Extract
—————

Curtis Moore Went From Being a Formerly Incarcerated Youth to a Leader Helping Young People in Trouble or Crisis

    YAP New Jersey Lead Director Curtis Moore was 20 years-old when he was in a youth facility in Borden Town, NJ before he turned his life around.

    Essex County, NJ – Youth Advocate Programs (YAP®), Inc. New Jersey Lead Director Curtis Moore is a former program participant turned employee.

    “I am not just the director; I was also a participant,” Moore said. “There were a lot of things I did that I could have done differently when I was growing up.”

    One of seven children, Moore was 12 years-old when he started getting into trouble following his parent’s divorce and after his father returned to live in Louisiana where the family is originally from. He was involved in gangs, drug dealing, stealing cars, and in-and-out of residential homes and the youth justice system. Moore was referred to YAP® in 1997. 

    “He had a rough teenage road,” said Michael Thomas, who was a corrections officer at the youth detention facility where Moore was located. “He had a great sense of leadership, and he always knew what was happening around him. He was an influencer.”

    Curtis Moore.

    Moore was in the YAP® Essex County Youth Justice Program for three months, but at age 19 he was sent to prison for manslaughter and served 13 years.

    “I didn’t see myself doing anything or living past 18 or 19,” Moore said. “Seven days before my 19th birthday, I was facing 30 years for murder. The judge said to me, ‘I don’t see a monster that the state is saying you are.’ I never forgot that Black man in my life who really spoke life into me and said, ‘I see you, I hear you.’”

    YAP® is a national nonprofit that partners with youth justice, child welfare, education, mental health, and other public systems to deliver its community-based services as a safer, more-effective alternative to placing youth in trouble or crisis in corrections and residential treatment facilities. YAP® also partners with public safety and school systems to apply principles of its evidence-based individual and family “wraparound services” approach to reduce violence.

    YAP® Advocates are trained to deliver wraparound support to program participants and their parents, guardians and other family members. The evidence-based YAPWRAP® services model helps young people see and nurture their strengths and connects them and their families with individualized resources and support.

    “My mother said, ‘if this is the lifestyle that you plan on living, you will either be dead or in jail,’” Moore said.

    While locked up, Moore was visited by his family and Thomas, who told him that the wrong choices have consequences. In incarceration, Moore received his high school diploma and associate’s degree. After he was released from prison, he earned his bachelor’s degree in social work from New Jersey’s Kean University.

    “After he completed his sentence, he came home and was involved in church, and I started mentoring him again,” added Thomas, who is also a YAP Advocate. “He wanted to help kids and do what he could, so he became  involved with YAP.”

—————

Excerpted data
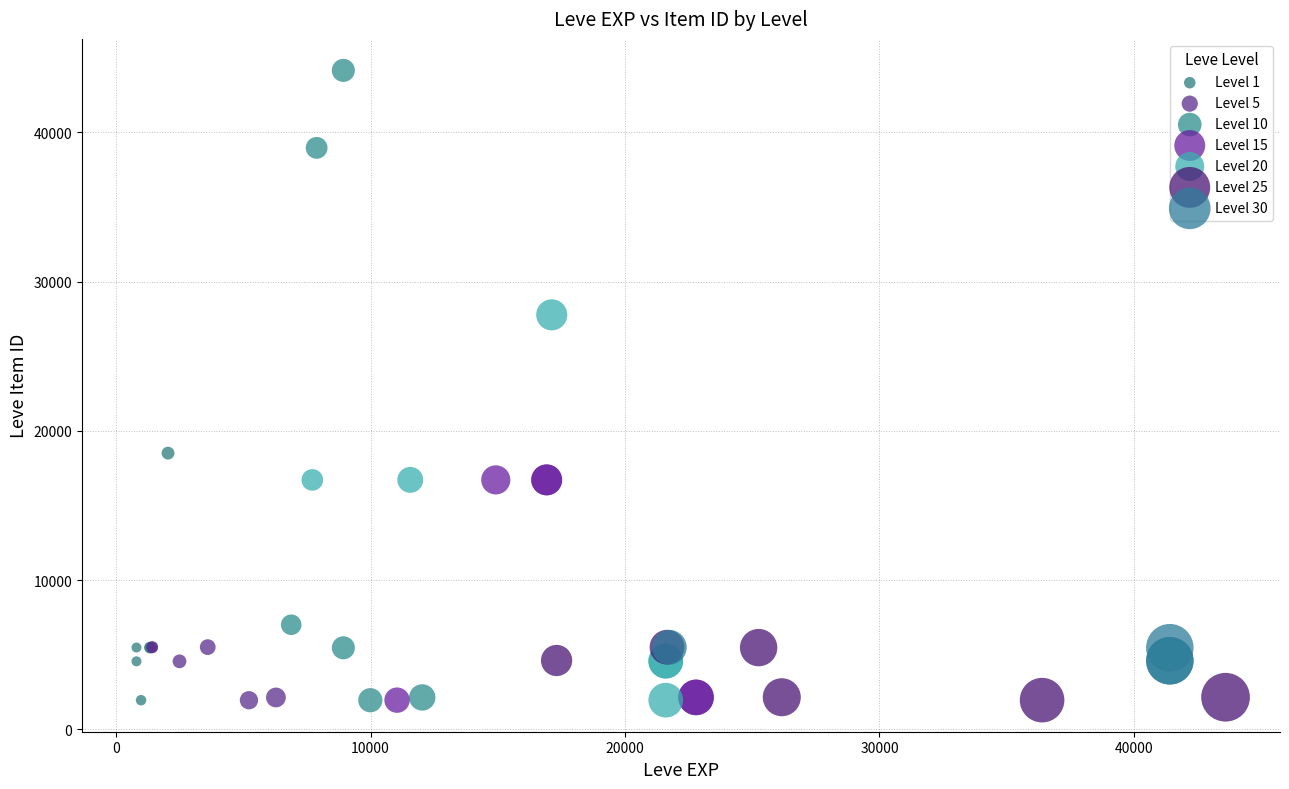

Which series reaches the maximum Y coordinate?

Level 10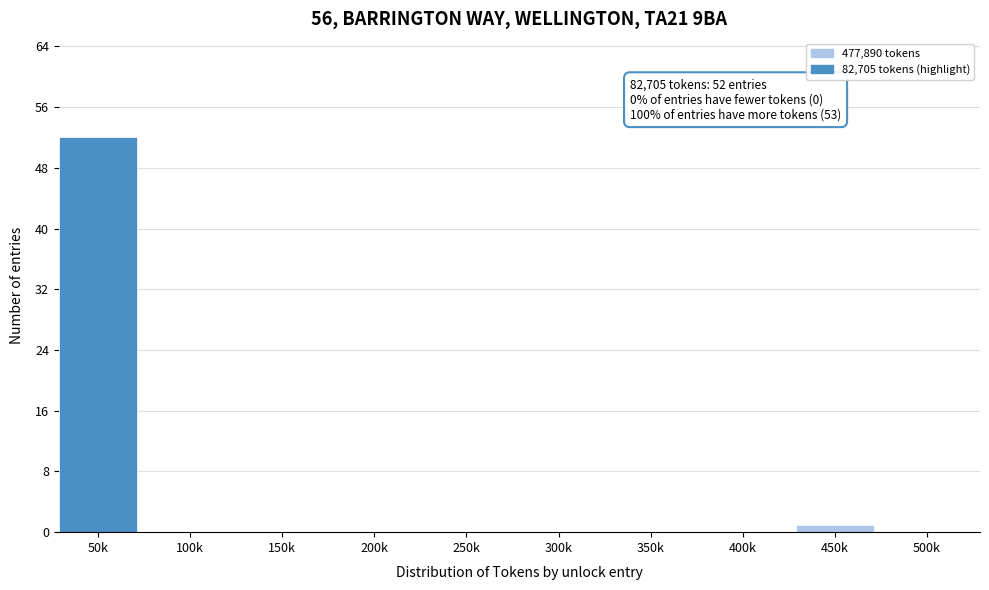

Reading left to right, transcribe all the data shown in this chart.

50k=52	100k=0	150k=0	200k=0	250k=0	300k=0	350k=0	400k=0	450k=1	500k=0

—————

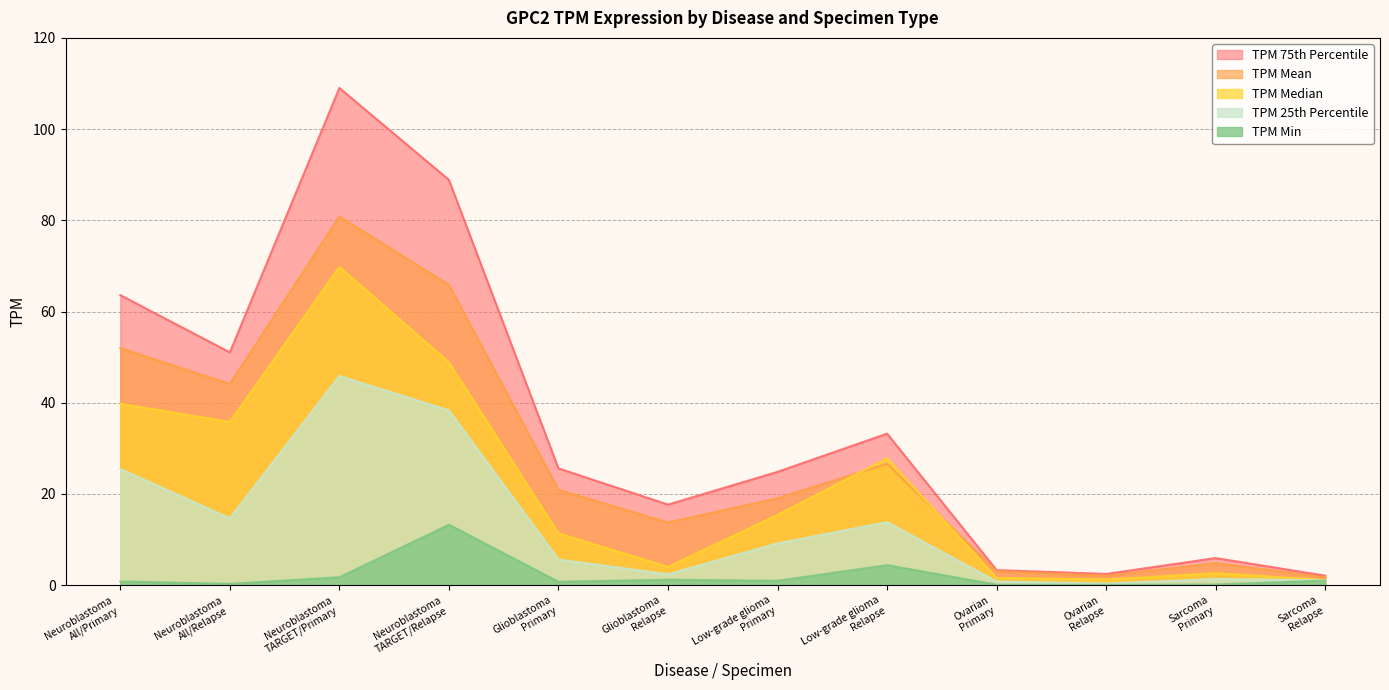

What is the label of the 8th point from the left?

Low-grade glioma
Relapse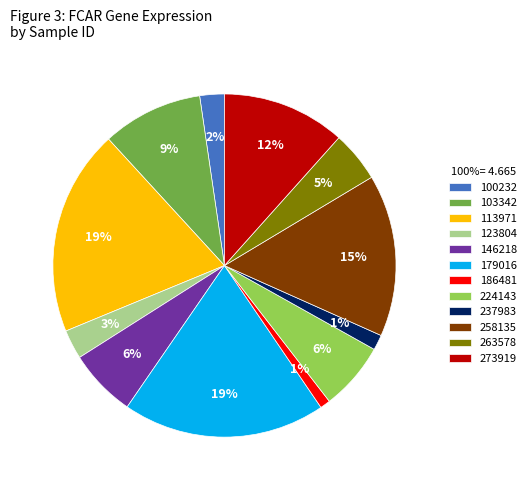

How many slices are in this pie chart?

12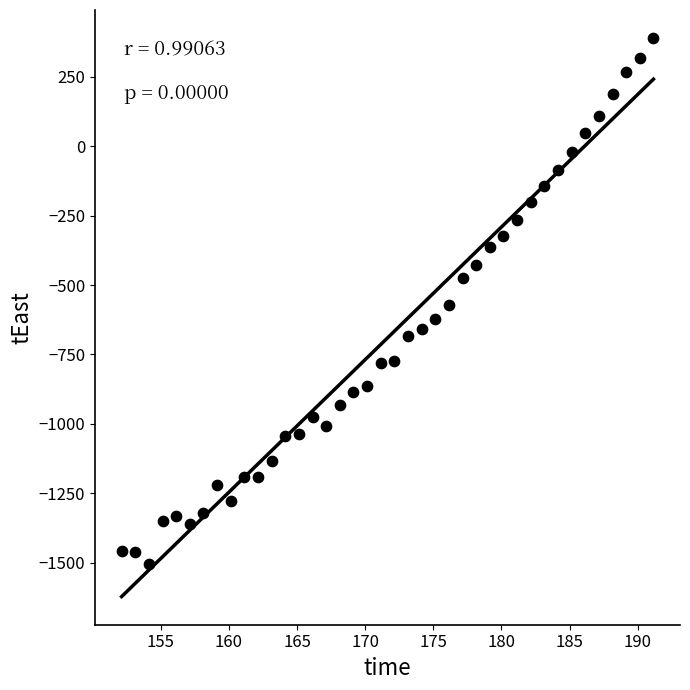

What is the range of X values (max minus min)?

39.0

—————

Task set
A) In the profile of Curtis Moore, how would you render "In incarceration, Moore received his high school diploma and associate’s degree." in Spanish?
B) According to the profile of Curtis Moore, in what year was Moore referred to YAP®?
The listing plays no part in this work.

Results by task
A) Durante su encarcelamiento, Moore obtuvo su diploma de escuela secundaria y su título de asociado.

B) 1997